**Text**
#####

AFAIK, the Contemptor Mortis will have its own rules PDF. The Mortis pattern has an assault cannon on both arms, which isn't an option on the standard Contemptor PDF, and there's no 'redacted' bit that could be that. Additionally, the Helical Targeting Array and Cyclone are afaik exclusive to the CM, so wouldn't appear on the standard PDF.

Hope they hurry up and get the thing released, because that bad boy will go into my DA a treat. 12 Assault Cannon shots and a Cylcone? Yes please!


----------



## TheReverend (Dec 2, 2007)

can't wait for this. Assault cannon and heavy bolters he we come  they look awesome!!!

Rev


----------



## Words_of_Truth (Sep 20, 2007)

TheReverend said:


> can't wait for this. Assault cannon and heavy bolters he we come  they look awesome!!!
> 
> Rev


But is the Heavy Bolter any good?  I made a topic about it but pretty much everyone said it sucks and is pointless on a Dread.


----------



## deathwatch27 (Dec 30, 2009)

For the people who didn't check, all the arms are for BOTH sides so presumably the Heavy bolter drum mags will fit either side of the weapon.


----------



## TheReverend (Dec 2, 2007)

Words_of_Truth said:


> But is the Heavy Bolter any good?  I made a topic about it but pretty much everyone said it sucks and is pointless on a Dread.


yeah it isn't as good as all the other weapons, but look at it!! It's awesome  I just like painting and collecting things that look good, if I love, who cares, I had the most awesome looking army


----------



## Lord of Rebirth (Jun 7, 2008)

Sorry to be so annoying but has there been any work on Chaos Contemptors? I'm really interested in at least a dozen contemptors primarily for a pre-heresy project but I'm not an Imperialist so I'm wanting to go more for a Horus Heresy transition on some of them.


----------



## xenobiotic (Jun 7, 2008)

As far as I know FW have confirmed that Chaos Contemptor Dreadnoughts are a current work in progress that will be released soon™. However with Games Day UK coming up soon I wouldn't expect them to be released before that. Maybe we'll see some at Games Day UK (or in my case, from the pictures from Games Day UK) but we won't know until the time has come. Hang in there and save your cash


----------



## SGMAlice (Aug 13, 2010)

#####

Entries taken from a collection:
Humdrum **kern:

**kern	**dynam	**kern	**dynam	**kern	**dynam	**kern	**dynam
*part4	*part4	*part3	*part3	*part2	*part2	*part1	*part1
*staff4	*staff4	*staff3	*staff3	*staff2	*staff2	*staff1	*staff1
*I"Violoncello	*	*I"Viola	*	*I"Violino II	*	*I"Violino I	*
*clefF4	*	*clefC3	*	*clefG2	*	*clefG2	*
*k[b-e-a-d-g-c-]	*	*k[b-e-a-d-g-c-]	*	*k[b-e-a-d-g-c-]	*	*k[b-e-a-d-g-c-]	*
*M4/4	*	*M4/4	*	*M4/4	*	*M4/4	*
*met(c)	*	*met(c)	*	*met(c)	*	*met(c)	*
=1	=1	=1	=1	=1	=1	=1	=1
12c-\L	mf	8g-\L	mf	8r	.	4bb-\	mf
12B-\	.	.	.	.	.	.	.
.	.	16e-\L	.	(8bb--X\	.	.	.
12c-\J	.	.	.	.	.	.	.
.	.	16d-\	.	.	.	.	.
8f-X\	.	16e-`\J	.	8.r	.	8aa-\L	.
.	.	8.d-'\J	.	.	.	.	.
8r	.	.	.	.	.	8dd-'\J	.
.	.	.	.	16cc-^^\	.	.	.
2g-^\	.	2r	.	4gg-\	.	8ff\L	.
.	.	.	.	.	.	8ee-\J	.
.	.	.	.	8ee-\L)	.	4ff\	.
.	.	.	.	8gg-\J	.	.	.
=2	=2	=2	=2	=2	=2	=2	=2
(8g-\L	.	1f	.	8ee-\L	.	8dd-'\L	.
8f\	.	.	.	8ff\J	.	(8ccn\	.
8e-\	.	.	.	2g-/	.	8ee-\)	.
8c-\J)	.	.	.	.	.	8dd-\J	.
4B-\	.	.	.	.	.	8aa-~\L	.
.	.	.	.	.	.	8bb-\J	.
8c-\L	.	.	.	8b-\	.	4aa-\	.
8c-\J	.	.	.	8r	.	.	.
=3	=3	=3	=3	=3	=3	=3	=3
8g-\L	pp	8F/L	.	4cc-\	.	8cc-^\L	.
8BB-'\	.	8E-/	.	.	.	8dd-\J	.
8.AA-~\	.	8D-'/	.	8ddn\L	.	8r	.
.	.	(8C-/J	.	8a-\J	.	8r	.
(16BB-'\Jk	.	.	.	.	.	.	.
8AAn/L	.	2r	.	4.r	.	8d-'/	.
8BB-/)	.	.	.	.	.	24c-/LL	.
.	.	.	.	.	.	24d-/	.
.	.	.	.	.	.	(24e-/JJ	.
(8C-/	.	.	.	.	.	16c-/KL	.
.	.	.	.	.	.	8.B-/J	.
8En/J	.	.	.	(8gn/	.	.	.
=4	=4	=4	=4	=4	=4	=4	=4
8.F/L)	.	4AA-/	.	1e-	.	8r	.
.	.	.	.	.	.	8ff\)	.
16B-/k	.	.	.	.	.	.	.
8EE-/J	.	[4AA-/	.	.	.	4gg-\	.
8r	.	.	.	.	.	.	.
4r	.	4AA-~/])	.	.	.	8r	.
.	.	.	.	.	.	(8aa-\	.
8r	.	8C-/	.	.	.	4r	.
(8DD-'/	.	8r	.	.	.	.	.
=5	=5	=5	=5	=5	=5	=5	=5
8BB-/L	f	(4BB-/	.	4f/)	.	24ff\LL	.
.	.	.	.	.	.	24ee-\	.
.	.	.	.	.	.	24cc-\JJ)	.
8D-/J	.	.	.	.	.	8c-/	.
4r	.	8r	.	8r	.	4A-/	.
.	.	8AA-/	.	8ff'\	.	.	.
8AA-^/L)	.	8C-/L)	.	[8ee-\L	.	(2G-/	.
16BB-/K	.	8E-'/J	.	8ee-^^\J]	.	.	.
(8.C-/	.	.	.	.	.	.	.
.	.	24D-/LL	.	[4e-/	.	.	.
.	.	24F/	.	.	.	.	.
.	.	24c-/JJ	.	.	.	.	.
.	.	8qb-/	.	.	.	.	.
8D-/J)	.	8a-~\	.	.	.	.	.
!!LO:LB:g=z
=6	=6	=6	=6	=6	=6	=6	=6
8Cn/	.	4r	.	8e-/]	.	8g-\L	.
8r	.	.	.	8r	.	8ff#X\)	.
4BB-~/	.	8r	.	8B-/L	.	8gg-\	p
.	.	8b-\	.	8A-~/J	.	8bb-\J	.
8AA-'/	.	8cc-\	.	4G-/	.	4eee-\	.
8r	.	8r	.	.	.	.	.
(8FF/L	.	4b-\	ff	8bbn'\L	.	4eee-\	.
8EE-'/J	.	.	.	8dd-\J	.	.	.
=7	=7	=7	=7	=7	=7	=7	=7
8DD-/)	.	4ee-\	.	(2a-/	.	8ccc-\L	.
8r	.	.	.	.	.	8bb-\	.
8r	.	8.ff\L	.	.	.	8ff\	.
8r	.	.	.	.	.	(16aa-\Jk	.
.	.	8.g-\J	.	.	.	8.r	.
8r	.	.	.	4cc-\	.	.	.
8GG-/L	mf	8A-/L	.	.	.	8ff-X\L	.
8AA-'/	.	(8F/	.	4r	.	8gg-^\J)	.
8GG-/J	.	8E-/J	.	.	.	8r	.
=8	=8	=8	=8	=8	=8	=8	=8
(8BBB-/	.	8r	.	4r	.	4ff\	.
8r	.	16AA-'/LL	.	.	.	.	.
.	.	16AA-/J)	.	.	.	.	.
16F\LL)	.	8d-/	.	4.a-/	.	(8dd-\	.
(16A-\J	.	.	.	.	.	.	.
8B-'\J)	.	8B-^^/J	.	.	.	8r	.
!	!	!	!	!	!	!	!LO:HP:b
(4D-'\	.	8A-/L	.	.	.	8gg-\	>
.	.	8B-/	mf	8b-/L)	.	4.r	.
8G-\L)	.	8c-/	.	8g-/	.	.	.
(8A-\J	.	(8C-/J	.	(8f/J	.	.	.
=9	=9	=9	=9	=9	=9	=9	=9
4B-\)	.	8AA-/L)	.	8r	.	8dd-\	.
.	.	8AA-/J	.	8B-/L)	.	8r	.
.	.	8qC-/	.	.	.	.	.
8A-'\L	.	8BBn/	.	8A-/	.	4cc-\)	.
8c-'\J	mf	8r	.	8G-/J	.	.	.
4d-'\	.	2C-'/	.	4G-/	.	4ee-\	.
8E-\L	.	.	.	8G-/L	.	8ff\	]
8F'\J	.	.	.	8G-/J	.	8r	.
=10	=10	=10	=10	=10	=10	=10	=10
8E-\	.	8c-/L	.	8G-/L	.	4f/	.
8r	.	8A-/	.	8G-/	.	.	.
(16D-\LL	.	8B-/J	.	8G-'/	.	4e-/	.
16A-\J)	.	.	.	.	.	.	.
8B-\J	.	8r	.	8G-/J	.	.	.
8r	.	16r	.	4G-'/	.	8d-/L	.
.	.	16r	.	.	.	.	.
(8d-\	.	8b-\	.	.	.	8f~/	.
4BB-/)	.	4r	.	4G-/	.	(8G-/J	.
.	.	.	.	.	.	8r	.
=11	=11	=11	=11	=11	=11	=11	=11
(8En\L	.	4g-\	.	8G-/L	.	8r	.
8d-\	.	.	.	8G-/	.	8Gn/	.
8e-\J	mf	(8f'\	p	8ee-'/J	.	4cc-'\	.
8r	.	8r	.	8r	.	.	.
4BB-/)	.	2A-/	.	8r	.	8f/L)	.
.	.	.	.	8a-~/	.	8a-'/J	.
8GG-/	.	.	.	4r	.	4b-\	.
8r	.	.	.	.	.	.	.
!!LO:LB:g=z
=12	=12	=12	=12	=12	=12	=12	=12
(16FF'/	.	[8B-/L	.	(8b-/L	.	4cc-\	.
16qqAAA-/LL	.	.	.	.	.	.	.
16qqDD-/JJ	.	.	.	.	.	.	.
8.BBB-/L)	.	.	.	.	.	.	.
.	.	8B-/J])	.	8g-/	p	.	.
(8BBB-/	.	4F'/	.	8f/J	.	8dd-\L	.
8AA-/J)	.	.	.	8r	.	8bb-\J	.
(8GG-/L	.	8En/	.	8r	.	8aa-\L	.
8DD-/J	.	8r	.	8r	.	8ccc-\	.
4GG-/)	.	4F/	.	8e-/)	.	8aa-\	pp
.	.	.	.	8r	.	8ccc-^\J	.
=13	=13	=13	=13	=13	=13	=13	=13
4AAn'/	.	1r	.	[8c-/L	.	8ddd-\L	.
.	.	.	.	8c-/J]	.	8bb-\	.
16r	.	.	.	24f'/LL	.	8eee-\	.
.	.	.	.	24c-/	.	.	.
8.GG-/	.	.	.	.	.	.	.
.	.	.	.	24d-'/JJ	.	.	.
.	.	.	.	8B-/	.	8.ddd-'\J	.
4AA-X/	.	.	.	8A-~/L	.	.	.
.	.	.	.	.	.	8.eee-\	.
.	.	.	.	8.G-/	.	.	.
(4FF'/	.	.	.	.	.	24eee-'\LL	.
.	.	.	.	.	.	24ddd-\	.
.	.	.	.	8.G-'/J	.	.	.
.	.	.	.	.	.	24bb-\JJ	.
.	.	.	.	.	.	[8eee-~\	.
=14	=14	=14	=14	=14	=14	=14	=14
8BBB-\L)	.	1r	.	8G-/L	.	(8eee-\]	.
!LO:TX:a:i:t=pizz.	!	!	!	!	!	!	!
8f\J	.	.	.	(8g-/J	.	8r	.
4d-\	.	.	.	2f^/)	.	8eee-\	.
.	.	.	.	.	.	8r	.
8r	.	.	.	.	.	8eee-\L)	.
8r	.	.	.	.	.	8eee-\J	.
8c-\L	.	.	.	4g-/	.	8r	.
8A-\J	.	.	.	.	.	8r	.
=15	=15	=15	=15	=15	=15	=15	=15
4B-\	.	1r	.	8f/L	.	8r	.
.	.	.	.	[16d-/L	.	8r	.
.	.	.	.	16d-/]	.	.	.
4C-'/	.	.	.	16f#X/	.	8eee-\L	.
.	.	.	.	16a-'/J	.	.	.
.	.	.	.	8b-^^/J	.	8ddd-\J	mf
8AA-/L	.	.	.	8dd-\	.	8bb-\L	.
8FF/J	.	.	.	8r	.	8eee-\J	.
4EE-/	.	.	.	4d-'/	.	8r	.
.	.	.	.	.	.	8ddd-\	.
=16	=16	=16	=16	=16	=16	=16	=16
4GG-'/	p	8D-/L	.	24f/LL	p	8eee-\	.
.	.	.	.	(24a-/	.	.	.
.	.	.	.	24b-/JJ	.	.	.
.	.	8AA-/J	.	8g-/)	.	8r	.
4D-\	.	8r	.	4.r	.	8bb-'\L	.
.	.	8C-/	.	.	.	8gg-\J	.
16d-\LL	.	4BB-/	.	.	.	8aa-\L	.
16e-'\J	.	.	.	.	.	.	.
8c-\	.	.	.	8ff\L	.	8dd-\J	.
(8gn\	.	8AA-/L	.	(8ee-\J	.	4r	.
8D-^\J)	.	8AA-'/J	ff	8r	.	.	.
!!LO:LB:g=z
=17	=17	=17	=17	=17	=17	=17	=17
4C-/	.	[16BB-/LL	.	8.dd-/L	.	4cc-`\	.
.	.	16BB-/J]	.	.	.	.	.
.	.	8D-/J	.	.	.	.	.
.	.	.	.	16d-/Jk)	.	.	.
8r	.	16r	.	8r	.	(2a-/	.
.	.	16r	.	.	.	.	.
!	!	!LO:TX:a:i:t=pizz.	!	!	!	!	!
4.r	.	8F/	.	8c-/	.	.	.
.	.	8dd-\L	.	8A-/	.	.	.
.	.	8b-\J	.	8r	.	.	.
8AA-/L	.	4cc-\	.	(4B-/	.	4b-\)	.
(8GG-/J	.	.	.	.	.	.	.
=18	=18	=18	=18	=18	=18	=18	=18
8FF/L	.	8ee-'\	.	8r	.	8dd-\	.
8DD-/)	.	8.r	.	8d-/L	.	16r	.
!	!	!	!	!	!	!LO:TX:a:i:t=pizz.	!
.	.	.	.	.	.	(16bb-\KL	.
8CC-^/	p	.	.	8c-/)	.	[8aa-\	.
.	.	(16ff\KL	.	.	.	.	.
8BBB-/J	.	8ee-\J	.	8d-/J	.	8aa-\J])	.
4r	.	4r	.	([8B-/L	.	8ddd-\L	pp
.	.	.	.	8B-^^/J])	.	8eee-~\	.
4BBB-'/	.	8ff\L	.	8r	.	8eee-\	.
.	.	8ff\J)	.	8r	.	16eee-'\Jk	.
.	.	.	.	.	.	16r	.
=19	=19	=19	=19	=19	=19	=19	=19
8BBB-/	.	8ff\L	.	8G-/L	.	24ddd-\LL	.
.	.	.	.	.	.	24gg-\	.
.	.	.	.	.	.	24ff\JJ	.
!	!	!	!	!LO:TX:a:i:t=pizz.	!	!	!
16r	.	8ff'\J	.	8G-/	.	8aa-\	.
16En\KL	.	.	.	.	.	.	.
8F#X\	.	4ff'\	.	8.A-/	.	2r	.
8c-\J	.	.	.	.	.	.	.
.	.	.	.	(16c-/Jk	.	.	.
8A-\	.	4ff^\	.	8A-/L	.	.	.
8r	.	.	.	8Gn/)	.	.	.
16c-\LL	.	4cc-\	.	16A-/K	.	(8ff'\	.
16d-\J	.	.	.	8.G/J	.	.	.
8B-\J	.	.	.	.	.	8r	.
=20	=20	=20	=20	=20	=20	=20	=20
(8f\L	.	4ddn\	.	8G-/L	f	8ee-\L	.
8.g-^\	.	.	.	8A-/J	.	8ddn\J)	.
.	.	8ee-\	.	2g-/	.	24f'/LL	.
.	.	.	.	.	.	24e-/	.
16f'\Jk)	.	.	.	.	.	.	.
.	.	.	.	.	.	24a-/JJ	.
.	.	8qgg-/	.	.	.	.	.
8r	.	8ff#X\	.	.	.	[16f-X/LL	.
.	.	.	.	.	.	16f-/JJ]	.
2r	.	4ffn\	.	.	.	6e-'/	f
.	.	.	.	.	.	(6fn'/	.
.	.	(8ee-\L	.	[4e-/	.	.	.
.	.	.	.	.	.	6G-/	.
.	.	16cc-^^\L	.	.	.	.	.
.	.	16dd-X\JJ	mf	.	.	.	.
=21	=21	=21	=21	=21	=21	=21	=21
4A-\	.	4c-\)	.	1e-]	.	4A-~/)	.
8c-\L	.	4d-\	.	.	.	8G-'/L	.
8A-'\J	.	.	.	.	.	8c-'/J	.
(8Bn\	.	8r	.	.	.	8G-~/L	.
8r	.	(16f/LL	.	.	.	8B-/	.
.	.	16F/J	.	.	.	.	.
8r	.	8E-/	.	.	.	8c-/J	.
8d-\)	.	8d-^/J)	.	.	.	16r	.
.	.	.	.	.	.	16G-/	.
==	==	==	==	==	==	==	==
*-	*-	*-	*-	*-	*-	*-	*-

#####

**What to work on**
1. From the Contemptor thread, extract the passage starting with "## Lord of Rebirth" and going on through "some of them.".
2. Answer these questions using the Contemptor thread:
(a) What weapon does the Mortis pattern have on both arms?
(b) According to deathwatch27, which sides are all the arms for?
(c) What upcoming event does xenobiotic mention?
3. Please list every username that appears in a post heading in the Contemptor thread, giving each name once.

**Results by task**
1.
## Lord of Rebirth (Jun 7, 2008)

Sorry to be so annoying but has there been any work on Chaos Contemptors? I'm really interested in at least a dozen contemptors primarily for a pre-heresy project but I'm not an Imperialist so I'm wanting to go more for a Horus Heresy transition on some of them.

2.
(a) An assault cannon
(b) Both sides
(c) Games Day UK

3.
TheReverend
Words_of_Truth
deathwatch27
Lord of Rebirth
xenobiotic
SGMAlice